Use this, I know you all have some in a shed out back!


----------



## jpromo (Mar 2, 2014)

I guess this means I'm SOL on my rim :o


----------



## bikewhorder (Mar 2, 2014)

*I got it!*



jpromo said:


> I guess this means I'm SOL on my rim :o




Oh Yea of little faith! Your talking to the person who bent a frame back to straight for the new owner.

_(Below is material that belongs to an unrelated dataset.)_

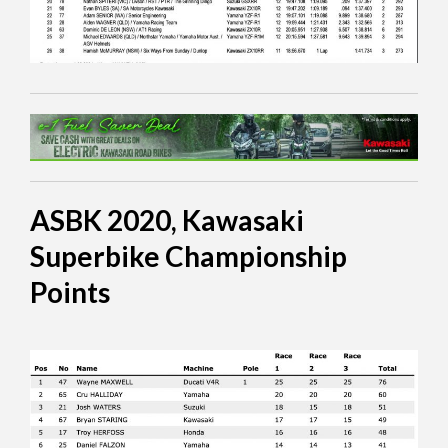
ASBK 2020, Kawasaki
Superbike Championship
Points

http://thecabe.com/vbulletin/showthread.php?41952-One-way-to-straighten-a-bent-frame&highlight=frame

 I used a wide flat screwdriver, some windex mutlicleaner (mmmm, citrus scented) for a lubricant and a big zip tie that I worked under the tire and pulled it along with both hands as I carefully pried the tire off the rim.  I set up shop near the woodstove to make things a bit more pliable.  Once I got the tire about 3/4 separated I was able to pry it off the side of the rim and remove it.  It probably was not the most clever way to get it off but it worked and there is very little evidence of the struggle that took place.


----------



## jpromo (Mar 2, 2014)

I didn't see that thread; impressive! I've straightened forks, rebuilt hubs, and laced wheels, after having already sold a bike, but never constructed a jig to straighten the awkward headtube bend. The extra effort is much appreciated.


----------



## Andrew Gorman (Mar 2, 2014)

A lot of rim cements were shellac based- maybe run some straight methanol (not isopropyl- too much water) under the tire and see what happens.


----------



## bike (Mar 2, 2014)

*ok*



Andrew Gorman said:


> A lot of rim cements were shellac based- maybe run some straight methanol (not isopropyl- too much water) under the tire and see what happens.




so a picture already


----------



## Andrew Gorman (Mar 2, 2014)

bike said:


> so a picture already



Huh?  80 year old glue/adhesive. Add a solvent.  What was once hard becomes sticky and softer. Alcohol won't affect paint or raise the grain on wood.


----------